TASK: Pull out each line in the items below that contains the word "well".

Saved entries:
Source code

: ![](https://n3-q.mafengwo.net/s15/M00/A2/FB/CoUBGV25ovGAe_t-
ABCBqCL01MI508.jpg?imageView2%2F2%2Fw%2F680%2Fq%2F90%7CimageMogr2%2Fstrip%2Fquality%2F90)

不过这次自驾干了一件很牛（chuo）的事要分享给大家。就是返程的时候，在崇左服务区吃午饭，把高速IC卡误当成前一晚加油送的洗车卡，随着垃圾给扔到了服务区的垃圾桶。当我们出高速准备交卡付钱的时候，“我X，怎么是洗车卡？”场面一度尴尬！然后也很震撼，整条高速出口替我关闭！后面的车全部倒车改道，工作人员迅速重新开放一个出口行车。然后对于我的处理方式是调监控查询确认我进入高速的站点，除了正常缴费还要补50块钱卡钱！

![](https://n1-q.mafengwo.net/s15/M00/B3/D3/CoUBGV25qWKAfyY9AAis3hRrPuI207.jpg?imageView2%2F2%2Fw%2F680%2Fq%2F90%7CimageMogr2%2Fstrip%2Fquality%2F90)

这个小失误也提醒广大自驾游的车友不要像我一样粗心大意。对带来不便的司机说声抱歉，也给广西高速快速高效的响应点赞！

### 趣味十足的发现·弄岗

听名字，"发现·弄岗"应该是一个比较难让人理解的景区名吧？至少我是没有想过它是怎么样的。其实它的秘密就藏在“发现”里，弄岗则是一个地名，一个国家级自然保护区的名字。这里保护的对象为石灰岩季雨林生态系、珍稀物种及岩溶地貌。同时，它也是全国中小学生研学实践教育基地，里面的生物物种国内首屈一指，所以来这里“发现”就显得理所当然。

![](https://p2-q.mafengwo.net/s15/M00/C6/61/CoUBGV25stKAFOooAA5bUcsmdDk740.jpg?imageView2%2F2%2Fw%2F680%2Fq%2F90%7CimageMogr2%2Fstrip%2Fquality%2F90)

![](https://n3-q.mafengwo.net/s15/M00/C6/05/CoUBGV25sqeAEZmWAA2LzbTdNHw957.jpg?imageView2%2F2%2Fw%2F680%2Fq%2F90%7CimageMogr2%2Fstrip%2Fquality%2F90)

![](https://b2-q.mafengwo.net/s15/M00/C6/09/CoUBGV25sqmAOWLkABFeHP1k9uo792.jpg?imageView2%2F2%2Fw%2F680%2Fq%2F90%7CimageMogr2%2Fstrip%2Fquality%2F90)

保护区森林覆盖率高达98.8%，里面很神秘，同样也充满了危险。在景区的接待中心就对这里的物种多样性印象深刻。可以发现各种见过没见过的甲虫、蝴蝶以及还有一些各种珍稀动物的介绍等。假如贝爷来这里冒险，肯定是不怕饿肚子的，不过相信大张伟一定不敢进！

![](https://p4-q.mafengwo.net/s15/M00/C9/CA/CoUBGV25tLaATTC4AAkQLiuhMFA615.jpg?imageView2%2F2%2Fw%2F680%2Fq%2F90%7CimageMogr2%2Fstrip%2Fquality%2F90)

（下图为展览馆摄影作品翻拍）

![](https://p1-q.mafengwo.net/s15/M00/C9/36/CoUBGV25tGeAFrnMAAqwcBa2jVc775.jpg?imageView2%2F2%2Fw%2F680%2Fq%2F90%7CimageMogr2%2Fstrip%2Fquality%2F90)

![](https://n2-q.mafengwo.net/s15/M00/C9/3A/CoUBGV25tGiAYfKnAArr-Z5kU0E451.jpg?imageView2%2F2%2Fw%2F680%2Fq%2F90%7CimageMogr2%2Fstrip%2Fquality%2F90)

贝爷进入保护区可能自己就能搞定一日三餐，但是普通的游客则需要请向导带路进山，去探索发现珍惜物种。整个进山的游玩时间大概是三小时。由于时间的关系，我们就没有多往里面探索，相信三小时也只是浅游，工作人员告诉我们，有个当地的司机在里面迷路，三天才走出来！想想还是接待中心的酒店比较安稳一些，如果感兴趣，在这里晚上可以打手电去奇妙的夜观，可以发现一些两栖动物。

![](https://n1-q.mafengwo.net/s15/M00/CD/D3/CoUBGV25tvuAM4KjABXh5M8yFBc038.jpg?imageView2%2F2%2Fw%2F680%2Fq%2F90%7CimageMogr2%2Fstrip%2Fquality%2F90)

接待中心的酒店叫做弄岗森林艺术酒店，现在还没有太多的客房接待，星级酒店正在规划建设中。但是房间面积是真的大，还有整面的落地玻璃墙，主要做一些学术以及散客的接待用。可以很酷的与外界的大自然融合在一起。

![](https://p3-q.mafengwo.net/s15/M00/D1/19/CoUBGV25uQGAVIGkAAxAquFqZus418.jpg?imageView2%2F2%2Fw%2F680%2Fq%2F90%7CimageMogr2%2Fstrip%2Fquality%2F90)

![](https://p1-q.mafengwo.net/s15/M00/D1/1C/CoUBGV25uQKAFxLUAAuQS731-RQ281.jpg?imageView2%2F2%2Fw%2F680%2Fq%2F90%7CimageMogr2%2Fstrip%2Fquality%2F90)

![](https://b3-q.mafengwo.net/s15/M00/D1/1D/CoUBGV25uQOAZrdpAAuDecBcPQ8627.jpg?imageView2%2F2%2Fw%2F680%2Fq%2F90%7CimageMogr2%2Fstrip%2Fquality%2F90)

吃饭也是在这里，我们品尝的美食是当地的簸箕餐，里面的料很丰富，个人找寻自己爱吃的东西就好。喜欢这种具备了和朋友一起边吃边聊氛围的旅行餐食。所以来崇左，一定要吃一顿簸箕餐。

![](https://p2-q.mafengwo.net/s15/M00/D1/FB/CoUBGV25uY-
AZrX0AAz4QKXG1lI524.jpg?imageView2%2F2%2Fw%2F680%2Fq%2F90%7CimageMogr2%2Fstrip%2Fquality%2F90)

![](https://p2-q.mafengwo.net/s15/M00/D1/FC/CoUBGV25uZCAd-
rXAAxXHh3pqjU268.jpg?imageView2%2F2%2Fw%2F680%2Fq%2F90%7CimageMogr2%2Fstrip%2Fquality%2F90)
...
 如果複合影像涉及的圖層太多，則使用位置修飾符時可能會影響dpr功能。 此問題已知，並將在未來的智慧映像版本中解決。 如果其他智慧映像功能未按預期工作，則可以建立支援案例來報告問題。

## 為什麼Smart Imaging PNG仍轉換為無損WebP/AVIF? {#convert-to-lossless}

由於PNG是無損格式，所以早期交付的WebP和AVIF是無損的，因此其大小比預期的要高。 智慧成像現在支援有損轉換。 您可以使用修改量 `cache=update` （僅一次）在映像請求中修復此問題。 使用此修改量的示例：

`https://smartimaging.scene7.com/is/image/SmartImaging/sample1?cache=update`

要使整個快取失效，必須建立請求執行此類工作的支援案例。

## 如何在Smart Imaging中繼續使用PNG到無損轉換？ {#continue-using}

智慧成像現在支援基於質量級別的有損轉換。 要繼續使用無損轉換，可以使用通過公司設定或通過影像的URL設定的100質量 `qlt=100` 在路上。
* * *
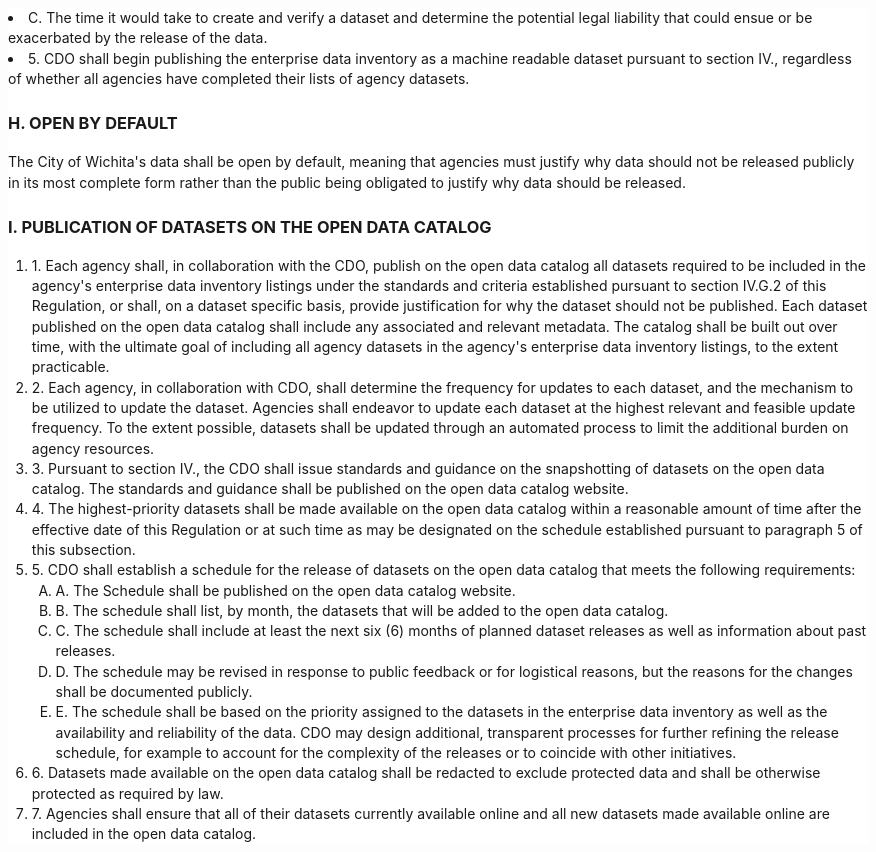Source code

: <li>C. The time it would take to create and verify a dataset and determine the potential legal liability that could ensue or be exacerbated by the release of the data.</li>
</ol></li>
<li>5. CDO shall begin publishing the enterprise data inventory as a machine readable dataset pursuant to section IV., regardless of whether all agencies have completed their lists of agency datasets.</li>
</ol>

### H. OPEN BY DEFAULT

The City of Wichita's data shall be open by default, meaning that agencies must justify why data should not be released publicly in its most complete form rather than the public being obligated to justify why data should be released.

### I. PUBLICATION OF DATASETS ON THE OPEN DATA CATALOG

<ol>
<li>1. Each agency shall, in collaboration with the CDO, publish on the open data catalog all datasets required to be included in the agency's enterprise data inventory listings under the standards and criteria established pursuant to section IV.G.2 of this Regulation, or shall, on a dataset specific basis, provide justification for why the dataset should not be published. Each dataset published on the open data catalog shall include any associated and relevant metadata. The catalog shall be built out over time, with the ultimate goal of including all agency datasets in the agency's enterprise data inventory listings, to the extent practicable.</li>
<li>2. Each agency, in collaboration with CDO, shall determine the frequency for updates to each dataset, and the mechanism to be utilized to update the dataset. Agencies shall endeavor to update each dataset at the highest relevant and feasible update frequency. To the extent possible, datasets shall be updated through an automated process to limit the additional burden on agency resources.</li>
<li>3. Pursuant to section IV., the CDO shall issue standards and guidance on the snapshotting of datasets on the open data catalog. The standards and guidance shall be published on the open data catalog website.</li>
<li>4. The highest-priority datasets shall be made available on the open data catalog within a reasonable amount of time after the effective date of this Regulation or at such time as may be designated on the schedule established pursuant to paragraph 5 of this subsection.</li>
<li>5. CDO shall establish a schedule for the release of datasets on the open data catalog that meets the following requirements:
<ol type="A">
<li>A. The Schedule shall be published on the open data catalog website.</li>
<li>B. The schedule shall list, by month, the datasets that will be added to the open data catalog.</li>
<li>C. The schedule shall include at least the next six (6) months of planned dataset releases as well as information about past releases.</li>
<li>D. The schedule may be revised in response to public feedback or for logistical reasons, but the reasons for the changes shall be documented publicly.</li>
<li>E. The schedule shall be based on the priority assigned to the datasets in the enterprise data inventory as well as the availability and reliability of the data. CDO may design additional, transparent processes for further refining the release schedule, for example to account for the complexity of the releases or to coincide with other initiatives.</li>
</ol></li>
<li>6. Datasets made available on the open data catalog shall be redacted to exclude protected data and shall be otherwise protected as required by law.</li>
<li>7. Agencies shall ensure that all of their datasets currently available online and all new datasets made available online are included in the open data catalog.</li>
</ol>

WRITTEN ANSWER:
<li>C. The schedule shall include at least the next six (6) months of planned dataset releases as well as information about past releases.</li>
<li>E. The schedule shall be based on the priority assigned to the datasets in the enterprise data inventory as well as the availability and reliability of the data. CDO may design additional, transparent processes for further refining the release schedule, for example to account for the complexity of the releases or to coincide with other initiatives.</li>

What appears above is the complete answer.